D’abord, de la lettre la plus récente de Panizzardi, Henry détache des fragments de papier qui ne portaient pas de trace d’écriture ; et sur ces fragments, mis bout à bout, Lemercier-Picard, ayant sous les yeux le graphisme de Panizzardi et le copiant d’un crayon exercé, transcrit les lignes suivantes[2] :

J’ai lu qu’un député va interpeller sur Dreyfus. Si on demande à Rome nouvelles explications[3], je dirai que jamais j’avais des relations avec ce Juif. C’est entendu.
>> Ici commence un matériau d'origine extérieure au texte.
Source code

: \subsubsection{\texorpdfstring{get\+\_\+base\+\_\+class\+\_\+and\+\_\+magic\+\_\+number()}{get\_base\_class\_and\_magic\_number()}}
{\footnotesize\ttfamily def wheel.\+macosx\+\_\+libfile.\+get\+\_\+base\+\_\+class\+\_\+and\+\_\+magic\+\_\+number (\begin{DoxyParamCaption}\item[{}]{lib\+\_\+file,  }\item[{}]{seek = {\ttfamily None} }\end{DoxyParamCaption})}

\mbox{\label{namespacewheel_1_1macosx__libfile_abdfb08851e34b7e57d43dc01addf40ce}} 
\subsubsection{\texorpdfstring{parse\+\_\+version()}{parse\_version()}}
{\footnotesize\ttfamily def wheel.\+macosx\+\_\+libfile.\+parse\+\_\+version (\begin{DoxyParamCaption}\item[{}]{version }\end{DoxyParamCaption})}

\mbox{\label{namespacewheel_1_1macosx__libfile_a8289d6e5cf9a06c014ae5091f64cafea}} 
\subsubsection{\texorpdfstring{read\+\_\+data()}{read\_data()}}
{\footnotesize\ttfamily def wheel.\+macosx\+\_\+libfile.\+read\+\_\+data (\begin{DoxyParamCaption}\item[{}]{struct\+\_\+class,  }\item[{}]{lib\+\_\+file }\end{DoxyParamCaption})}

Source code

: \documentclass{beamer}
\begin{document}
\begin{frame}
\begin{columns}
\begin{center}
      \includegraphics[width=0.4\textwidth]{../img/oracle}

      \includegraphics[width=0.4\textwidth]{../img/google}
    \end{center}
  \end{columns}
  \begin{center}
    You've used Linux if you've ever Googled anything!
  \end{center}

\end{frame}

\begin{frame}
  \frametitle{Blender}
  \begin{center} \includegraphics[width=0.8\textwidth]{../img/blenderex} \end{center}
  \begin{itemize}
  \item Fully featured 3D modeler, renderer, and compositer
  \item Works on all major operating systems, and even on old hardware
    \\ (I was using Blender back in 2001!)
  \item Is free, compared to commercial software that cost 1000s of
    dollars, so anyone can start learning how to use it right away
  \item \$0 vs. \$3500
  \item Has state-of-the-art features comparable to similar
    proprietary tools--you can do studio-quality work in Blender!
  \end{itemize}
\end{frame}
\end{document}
Si on vous demande, dites comme ça, car il ne faut pas qu’on sache jamais personne ce qui est arrivé avec lui.

  1. On verra plus loin (p. 598) que Lemercier-Picard lui-même déclara à Schwarzkoppen qu’il était l’auteur « matériel » du plus fameux des faux d’Henry.
  2. Le procédé qu’employa Henry est fort bien expliqué par Esterhazy, qui reçut, évidemment, les confidences de son ami ; il les résume, comme suit, dans une note intitulée « Henry » qu’il publia dans le Daily Chronicle du 5 mars 1899 en même temps que le texte de sa déposition devant la Cour de cassation : « On prit une de ces lettres ou, mieux, les morceaux d’une de ces lettres ; on en mit de côté, pour composer la pièce nouvelle, l’en-tête, la signature et quelques mots ; puis, sur des bouts de papier pris dans les blancs d’une autre lettre de la même origine, on écrivit, en imitant l’écriture, ce qu’on voulait. »
  3. Cavaignac : « Ici un membre de phrase que je ne puis lire. » (Chambre des députés, séance du 7 juillet 1898.) — Je donne, pour la première fois, le texte de cette phrase d’après une copie du faux Henry qui fut prise à Rennes.